Anna's profile

Anna Child (b. 1978, Camden, South Carolina) is a Baltimore-based artist working in painting and printmaking. Her practice uses abstraction to treat uncertainty as a productive condition rather than a problem to be solved.
Working through disruption—shifts in scale, unfamiliar materials, and parallel processes—Child interrupts fluency to keep attention responsive. Surfaces develop through rupture and repair: layering, scraping, cutting, reversing, and reassembling. Seams, accretions, and structural shifts remain visible, allowing the work to stay provisional and alive.
Child approaches painting as a relational system rather than a linear one. Rather than proposing progress as resolution or improvement, her work models how meaning emerges through accumulation, proximity, and feedback. Small gestures exert disproportionate force, and decisions ripple across surfaces over time, making interdependence visible without erasing what came before.

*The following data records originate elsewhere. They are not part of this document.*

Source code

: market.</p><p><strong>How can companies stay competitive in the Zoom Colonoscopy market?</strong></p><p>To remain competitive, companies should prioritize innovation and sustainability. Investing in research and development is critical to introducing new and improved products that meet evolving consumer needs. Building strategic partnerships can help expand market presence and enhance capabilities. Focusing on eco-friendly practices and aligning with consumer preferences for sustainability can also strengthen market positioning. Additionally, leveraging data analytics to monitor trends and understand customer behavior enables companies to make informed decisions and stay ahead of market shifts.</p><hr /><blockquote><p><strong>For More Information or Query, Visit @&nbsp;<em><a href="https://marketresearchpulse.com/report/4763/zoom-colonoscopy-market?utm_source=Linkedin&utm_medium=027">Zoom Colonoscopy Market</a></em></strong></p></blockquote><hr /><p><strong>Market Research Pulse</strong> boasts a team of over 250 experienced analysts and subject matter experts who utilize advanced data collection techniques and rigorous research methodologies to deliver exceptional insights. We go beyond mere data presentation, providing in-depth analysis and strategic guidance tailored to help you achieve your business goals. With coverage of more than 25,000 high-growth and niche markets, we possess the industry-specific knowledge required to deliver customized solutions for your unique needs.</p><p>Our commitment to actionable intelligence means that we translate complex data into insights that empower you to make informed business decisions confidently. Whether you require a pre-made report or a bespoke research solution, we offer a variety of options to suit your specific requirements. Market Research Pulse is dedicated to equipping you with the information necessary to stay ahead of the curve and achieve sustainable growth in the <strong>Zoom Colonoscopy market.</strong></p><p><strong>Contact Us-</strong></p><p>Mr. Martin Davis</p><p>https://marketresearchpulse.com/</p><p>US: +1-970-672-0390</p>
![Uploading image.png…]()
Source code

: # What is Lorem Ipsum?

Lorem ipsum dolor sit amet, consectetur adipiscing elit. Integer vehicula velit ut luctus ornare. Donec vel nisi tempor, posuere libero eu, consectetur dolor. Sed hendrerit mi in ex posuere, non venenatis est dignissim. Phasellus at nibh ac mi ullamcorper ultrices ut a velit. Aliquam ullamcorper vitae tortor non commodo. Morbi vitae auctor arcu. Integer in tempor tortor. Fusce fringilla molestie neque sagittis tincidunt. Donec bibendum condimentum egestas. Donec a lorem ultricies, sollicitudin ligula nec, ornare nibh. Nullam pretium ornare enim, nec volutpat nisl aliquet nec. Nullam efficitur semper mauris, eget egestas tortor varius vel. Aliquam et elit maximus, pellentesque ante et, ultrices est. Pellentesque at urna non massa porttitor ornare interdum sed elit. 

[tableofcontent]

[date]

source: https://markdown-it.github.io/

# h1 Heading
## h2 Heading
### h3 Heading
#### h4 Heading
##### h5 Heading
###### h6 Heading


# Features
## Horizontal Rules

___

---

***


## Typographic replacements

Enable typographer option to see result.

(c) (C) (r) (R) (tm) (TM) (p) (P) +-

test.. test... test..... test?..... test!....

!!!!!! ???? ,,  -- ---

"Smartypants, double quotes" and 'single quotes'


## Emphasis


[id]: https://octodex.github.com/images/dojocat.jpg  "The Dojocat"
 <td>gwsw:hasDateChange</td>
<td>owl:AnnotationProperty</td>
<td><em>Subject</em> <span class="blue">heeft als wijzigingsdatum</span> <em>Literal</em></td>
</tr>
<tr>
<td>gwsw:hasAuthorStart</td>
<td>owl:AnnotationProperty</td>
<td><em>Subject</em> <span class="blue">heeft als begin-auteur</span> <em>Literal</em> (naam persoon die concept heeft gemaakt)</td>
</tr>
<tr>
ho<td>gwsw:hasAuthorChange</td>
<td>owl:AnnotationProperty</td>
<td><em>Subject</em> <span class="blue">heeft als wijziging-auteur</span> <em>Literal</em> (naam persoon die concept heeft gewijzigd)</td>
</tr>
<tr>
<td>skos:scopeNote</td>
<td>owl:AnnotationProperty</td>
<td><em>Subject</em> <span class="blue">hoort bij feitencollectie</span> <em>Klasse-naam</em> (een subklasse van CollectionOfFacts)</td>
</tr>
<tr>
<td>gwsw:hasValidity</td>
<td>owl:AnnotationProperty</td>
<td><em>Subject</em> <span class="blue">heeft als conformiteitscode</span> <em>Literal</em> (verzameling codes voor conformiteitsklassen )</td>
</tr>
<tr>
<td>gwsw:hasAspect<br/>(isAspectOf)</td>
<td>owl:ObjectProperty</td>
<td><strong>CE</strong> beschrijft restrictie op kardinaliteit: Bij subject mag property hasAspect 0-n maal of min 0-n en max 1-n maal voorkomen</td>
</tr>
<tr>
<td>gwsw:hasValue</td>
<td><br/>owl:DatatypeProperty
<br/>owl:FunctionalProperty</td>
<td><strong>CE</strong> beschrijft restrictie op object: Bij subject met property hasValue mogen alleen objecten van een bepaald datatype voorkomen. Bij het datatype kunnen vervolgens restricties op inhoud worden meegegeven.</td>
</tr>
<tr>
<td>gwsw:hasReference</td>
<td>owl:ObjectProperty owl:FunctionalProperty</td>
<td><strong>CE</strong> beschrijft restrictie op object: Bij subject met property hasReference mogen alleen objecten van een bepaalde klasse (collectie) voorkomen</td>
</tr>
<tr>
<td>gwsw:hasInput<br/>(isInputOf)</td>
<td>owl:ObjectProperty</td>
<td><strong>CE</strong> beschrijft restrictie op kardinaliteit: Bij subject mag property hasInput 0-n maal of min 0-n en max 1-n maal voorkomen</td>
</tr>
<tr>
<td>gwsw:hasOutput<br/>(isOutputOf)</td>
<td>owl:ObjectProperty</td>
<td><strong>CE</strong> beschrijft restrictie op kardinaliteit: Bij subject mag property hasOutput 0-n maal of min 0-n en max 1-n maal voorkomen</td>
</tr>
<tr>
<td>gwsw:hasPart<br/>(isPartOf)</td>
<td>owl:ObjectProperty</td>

Color operates as interruption and insistence—moving between restraint and pressure. Joy in the work is not decorative or expressive; it emerges through staying with difficulty and contradiction. Shaped by living in Baltimore, the practice understands making as a form of improvisation, care, and resilience under constraint.
Child often works in groups of paintings and prints that hold together through relationship rather than similarity. Her practice treats abstraction as a way to hold complexity without closure, and the studio as a rehearsal space for alternative models of connection, agency, and becoming.